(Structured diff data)
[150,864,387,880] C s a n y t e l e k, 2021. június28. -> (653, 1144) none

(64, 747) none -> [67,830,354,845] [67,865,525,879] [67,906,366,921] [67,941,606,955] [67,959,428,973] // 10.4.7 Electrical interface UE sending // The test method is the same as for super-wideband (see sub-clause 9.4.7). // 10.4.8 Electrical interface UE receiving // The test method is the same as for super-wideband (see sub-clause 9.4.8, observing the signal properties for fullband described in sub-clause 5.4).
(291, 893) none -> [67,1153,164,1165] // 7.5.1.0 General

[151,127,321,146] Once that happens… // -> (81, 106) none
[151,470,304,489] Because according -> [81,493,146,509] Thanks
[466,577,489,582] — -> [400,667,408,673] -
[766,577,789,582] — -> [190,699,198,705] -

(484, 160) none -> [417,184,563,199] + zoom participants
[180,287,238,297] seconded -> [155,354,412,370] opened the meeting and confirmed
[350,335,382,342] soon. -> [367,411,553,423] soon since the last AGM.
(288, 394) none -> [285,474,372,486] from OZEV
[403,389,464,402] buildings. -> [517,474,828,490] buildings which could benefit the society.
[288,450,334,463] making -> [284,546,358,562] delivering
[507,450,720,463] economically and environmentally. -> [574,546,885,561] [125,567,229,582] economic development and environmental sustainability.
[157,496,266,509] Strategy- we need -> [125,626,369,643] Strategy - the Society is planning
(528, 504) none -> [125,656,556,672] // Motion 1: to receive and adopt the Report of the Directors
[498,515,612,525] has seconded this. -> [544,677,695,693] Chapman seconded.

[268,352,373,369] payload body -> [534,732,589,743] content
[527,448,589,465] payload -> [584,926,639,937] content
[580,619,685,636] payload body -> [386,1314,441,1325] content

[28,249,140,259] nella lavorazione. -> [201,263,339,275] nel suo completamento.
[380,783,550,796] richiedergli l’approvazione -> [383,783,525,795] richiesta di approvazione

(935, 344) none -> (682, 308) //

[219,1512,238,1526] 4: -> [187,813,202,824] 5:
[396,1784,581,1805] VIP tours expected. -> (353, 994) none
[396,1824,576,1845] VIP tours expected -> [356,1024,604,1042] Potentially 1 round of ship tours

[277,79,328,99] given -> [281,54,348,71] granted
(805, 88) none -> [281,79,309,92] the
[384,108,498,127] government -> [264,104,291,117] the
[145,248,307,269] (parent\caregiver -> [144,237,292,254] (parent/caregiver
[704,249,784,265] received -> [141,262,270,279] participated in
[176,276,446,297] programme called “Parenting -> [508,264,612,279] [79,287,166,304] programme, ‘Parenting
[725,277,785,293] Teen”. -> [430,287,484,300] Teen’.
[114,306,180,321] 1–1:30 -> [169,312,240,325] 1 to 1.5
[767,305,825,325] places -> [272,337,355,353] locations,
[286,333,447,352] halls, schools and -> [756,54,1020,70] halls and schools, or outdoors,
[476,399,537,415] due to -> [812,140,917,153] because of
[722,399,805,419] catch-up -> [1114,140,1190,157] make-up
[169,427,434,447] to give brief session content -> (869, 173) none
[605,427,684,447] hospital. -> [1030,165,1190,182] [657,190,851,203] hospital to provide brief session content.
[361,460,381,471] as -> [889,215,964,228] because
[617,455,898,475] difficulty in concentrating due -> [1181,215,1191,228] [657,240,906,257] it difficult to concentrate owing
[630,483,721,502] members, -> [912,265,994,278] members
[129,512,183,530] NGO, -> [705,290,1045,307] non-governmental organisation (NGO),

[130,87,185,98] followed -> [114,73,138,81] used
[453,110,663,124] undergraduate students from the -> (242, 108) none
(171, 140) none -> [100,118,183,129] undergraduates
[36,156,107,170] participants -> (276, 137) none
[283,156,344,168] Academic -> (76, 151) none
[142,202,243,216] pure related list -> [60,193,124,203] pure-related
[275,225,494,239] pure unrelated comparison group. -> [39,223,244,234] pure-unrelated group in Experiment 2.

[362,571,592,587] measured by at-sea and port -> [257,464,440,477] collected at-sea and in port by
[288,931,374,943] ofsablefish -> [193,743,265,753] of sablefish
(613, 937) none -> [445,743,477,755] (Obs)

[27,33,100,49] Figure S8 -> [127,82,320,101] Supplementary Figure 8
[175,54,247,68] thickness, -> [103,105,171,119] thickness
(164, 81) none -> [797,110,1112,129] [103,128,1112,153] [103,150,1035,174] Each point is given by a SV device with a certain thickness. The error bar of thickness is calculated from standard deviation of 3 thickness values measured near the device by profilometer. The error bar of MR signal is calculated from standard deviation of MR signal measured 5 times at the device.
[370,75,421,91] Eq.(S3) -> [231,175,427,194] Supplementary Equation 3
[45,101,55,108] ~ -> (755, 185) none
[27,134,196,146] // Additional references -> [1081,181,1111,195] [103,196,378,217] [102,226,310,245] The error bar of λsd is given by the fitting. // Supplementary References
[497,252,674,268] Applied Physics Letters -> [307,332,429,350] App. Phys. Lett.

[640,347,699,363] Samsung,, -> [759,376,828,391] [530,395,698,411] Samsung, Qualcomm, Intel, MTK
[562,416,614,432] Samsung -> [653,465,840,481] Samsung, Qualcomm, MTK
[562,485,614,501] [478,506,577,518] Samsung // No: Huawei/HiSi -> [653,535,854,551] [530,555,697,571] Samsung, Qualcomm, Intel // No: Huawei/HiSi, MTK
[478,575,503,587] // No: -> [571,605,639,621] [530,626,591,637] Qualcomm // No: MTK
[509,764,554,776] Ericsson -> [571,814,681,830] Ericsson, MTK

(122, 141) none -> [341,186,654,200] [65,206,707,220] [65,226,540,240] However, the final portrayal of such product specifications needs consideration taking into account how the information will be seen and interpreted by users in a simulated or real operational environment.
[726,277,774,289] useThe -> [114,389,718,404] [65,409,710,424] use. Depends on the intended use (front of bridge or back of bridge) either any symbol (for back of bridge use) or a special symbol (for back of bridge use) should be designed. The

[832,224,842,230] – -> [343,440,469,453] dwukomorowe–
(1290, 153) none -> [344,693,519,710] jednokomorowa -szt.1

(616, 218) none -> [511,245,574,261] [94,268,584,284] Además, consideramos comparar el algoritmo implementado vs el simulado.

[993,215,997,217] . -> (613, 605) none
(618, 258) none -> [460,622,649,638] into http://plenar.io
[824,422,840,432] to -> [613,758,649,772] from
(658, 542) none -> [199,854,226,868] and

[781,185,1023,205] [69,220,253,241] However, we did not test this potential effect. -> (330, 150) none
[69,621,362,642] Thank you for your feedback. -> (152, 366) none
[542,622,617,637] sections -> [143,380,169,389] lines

## Required action
Copy out the lines above exactly, beginning at the one that contains "[726,277,774,289] useThe ->" and ending at the one that contains "(658, 542) none -> [199,854,226,868] and".

## Answer to this problem
[726,277,774,289] useThe -> [114,389,718,404] [65,409,710,424] use. Depends on the intended use (front of bridge or back of bridge) either any symbol (for back of bridge use) or a special symbol (for back of bridge use) should be designed. The

[832,224,842,230] – -> [343,440,469,453] dwukomorowe–
(1290, 153) none -> [344,693,519,710] jednokomorowa -szt.1

(616, 218) none -> [511,245,574,261] [94,268,584,284] Además, consideramos comparar el algoritmo implementado vs el simulado.

[993,215,997,217] . -> (613, 605) none
(618, 258) none -> [460,622,649,638] into http://plenar.io
[824,422,840,432] to -> [613,758,649,772] from
(658, 542) none -> [199,854,226,868] and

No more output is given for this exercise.